Background Raynaud’s phenomenon (RP) is an exaggerated vasospastic response to cold and emotion, which can be primary (idiopathic) or secondary to a number of different conditions, including rheumatological diseases. Functional and/or structural vascular involvement is a key feature of RP. Nailfold capillary microscopy (NC) is the best technique to investigate microvascular abnormalities and to differentiate between primary and secondary RP.
Objectives Based on the findings, suggesting an important role of microvascular involvement in the pathogenesis of RP, we evaluated whether the vascular endothelial growth factor (VEGF) and angiopoietin-2 (Ang2) serum levels are associated with clinical manifestations and microvascular changes in NC in patients with RP.
Methods Serum levels of VEGF and Ang2 were determined by an enzyme-linked immunosorbent assay (ELISA) in 78 patients with RP (38 with primary and 40 with secondary RP) and in 30 healthy controls.
Results Morphological changes in nailfold capillaroscopy were seen in 56 out of 76 (73.7%) patients with RP. A normal capillaroscopic pattern or mild changes were found in 36 (47.3%) and moderate/severe abnormalities - in 40 (52.6%) of all RP patients. In all patients with secondary RP, severe or moderate changes in capillaroscopy were found. The severity of microvascular abnormalities were associated with the frequency and severity of vasospastic episodes as well as with the duration of RP. In the control group no pathological changes in nailfold capillaroscopy were observed.
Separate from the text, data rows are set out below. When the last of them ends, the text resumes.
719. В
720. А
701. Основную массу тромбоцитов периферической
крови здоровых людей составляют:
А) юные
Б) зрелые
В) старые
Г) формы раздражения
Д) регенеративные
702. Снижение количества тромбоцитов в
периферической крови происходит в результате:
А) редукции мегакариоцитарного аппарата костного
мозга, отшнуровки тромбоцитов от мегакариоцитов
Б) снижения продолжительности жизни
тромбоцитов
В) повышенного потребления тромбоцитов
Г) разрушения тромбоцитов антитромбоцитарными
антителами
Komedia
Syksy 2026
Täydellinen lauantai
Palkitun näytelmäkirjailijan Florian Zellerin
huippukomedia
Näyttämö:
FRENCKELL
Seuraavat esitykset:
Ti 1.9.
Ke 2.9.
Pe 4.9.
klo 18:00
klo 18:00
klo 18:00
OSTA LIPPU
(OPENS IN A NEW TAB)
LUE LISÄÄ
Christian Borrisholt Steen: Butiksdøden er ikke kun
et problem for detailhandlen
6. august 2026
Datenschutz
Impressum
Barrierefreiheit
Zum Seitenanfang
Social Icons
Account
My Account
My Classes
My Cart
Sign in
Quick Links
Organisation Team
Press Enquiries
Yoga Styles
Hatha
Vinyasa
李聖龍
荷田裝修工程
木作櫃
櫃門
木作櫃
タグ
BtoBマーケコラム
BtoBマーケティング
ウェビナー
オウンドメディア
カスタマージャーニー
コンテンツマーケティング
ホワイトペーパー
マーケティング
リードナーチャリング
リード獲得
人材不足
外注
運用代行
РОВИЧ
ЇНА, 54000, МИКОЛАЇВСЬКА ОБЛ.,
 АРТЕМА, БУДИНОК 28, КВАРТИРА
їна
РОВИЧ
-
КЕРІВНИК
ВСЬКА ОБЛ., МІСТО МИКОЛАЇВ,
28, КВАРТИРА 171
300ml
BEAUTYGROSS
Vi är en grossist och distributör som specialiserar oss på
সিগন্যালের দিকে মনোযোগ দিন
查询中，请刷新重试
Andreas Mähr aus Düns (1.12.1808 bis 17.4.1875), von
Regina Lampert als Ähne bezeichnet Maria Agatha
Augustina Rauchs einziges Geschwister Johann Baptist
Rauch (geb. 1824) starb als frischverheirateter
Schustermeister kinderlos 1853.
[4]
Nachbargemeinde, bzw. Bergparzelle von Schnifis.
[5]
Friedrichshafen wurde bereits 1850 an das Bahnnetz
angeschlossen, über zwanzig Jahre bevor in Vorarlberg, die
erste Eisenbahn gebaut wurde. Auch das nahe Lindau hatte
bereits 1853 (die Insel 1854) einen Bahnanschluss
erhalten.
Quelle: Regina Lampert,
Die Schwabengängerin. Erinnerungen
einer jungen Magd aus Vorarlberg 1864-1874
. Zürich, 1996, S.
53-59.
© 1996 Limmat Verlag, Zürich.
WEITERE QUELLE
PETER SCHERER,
Patients with severe changes in nailfold capillaroscopy showed significantly higher serum levels of VEGF and Ang2 than those without or with mild changes and in the control group. Moreover, there was a significant positive correlation between Ang2 serum levels and the duration of RP as well as the pain severity rating on the VAS scale.
Conclusions Our findings confirm the usefulness of NC as a non-invasive technique in the evaluation of microvascular involvement in RP patients. Moreover, a relationships between the changes in nailfold capillaroscopy and serum levels of VEGF and Ang2 point to a pathogenic role of these molecules in the clinical manifestation of RP.